Page

:::::

Money shouldn’t be the primary motive for a career move, but it’s an important factor. In a down market, lawyers have little bargaining power; but in good times, law firms compete financially to hire and retain the best and the brightest. Historically, elite New York law firms led the pack in associate salary and bonus increases, and other firms struggled to keep up. The rationale is that, in a very competitive marketplace, prominent law firms throughout the U.S. want the same lawyers and can’t risk losing the most desirable candidates because of money.
Historically, associate salaries increase during good economic times, and either stagnate or decline during downturns. For example, during the dot-com boom of the late 1990s, the most competitive firms raised salaries for first-year associates to $125,000 base, plus generous bonuses. Then, base salaries remained flat for about five years, when the dot-com bubble burst and there was less competition to hire and retain armies of new associates. Firms offered signing bonuses or attractive year-end bonuses, as necessary, to entice the best and the brightest, while holding the line on salaries.

:::::

Problem set
1 - In the passage on law firm associate salaries, what base salary did the most competitive firms set for first-year associates during the dot-com boom of the late 1990s?
2 - Pick up the passage on law firm associate salaries after its final sentence and extend it.

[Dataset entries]
:::::

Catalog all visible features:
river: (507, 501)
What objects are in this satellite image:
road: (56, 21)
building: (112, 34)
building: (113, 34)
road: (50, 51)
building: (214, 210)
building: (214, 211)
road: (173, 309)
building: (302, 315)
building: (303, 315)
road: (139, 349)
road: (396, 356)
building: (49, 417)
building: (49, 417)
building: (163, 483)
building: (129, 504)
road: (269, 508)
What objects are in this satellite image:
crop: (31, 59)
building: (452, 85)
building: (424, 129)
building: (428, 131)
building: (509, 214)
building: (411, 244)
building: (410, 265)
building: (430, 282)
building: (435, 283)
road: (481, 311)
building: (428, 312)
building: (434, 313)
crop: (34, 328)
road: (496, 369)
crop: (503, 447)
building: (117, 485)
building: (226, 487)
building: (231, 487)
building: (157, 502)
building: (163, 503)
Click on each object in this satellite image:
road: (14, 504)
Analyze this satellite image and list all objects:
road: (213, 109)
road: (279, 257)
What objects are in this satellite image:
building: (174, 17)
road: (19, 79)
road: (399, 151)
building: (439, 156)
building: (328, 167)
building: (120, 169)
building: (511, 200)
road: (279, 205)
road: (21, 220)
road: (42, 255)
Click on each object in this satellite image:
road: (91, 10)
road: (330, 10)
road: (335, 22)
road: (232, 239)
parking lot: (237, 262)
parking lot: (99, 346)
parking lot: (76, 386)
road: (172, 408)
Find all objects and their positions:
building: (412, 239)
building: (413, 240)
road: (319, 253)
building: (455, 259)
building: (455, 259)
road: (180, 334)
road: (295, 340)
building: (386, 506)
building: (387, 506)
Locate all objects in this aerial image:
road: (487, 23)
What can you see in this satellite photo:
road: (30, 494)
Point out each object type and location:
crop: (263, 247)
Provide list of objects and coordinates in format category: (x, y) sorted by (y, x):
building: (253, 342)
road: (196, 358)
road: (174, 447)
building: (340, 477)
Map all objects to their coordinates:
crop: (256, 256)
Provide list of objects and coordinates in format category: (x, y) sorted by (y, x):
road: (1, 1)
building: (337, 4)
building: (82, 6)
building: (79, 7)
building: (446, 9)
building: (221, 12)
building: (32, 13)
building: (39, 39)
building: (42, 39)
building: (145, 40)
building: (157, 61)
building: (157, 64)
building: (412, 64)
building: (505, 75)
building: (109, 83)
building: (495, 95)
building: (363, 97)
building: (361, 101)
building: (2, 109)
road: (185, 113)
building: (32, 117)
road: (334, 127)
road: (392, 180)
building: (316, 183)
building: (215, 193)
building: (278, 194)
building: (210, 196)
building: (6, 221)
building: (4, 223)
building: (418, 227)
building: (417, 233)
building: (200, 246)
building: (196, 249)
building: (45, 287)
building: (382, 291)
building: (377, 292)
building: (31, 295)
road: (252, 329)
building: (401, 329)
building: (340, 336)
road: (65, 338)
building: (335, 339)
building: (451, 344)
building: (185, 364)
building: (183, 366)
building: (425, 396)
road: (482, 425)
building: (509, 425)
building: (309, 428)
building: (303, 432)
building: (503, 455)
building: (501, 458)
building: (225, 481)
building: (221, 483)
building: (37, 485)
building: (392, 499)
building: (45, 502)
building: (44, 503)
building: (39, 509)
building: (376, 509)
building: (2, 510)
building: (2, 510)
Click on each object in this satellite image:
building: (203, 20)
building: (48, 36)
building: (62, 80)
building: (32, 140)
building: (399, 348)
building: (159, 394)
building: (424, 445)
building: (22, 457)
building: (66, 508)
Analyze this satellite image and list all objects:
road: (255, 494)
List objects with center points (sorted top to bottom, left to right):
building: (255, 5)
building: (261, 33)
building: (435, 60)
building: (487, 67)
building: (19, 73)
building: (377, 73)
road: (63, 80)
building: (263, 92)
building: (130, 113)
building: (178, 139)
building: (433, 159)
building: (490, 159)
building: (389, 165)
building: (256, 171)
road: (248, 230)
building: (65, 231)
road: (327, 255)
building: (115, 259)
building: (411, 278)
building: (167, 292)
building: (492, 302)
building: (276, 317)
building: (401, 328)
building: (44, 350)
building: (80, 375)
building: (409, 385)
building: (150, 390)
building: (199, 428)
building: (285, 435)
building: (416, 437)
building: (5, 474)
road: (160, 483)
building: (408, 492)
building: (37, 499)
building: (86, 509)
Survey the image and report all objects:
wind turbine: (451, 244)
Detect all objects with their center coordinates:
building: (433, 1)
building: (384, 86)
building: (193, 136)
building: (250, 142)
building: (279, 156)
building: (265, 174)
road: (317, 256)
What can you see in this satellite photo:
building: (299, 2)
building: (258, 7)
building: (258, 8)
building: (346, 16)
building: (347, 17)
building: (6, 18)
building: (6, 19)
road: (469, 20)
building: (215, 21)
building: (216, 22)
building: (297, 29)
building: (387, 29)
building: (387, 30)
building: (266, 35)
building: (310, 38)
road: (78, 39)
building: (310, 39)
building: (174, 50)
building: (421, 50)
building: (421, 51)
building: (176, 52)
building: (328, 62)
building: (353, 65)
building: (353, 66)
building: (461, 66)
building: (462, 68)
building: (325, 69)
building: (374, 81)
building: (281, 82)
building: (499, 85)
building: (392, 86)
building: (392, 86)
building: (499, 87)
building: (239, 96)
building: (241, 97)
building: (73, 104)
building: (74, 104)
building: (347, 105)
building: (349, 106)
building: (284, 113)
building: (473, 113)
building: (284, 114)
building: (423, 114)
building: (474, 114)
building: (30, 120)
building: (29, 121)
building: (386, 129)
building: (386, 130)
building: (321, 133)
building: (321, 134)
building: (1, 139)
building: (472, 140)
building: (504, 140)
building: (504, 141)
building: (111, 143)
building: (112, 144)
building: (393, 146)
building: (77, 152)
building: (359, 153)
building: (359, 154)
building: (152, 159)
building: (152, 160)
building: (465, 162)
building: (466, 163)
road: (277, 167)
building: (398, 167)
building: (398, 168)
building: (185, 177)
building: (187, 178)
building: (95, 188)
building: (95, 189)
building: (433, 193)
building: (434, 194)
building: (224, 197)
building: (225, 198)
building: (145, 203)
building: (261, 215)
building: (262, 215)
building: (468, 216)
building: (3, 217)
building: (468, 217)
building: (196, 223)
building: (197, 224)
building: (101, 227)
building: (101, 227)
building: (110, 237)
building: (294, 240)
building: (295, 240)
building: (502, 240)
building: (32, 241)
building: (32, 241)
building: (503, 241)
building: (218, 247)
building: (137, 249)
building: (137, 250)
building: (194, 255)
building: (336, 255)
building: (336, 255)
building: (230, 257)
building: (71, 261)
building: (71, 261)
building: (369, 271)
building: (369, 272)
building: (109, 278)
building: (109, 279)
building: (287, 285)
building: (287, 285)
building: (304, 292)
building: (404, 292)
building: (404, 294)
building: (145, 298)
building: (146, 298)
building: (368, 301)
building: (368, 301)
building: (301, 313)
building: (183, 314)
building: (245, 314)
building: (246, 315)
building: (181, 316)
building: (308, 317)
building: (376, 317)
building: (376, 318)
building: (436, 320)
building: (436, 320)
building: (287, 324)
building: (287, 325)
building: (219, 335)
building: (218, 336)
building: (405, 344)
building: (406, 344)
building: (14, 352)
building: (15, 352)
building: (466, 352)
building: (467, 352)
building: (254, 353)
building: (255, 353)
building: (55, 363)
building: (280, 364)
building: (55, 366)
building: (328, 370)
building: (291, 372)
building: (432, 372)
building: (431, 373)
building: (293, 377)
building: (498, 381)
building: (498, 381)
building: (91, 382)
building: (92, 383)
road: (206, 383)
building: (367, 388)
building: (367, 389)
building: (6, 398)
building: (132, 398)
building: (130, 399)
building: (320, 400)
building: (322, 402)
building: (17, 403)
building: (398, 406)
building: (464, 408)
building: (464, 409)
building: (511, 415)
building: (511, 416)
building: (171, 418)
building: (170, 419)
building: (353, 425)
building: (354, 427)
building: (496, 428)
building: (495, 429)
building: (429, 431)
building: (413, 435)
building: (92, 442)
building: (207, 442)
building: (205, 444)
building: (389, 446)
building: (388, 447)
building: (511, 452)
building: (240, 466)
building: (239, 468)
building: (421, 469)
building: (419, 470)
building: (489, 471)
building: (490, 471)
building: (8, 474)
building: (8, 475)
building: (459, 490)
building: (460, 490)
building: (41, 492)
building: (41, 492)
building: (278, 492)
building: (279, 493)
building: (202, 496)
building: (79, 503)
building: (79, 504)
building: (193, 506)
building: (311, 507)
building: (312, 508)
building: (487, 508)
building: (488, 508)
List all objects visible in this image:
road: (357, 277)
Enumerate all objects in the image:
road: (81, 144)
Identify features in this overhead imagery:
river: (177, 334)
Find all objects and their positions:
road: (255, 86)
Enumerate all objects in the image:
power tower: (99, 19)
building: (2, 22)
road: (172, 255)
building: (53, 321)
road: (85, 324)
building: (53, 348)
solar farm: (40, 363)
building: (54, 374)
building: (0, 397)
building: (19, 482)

:::::

Answer list
1 - $125,000, plus generous bonuses.

2 -
Again, as the economy heated up after 2006, and there was a need for large numbers of junior associates, firms engaged in a salary war. Base compensation for entry-level associates at the top firms rose to $145,000 and then $160,000 by 2008. During the downturn following the financial crisis of late 2008, base compensation for new lawyers remained frozen at $160,000 at the top firms, with a solid second tier paying $145,000.
Only in mid-2016 did associate base salaries rise significantly again when Cravath led the pack to $180,000. Virtually all major firms and top boutiques followed suit, with a few even exceeding it by $10,000 or more to set themselves apart. Over the next several years, the associate compensation wars centered around the size and number of bonuses awarded annually, while the base remained pretty much stagnant.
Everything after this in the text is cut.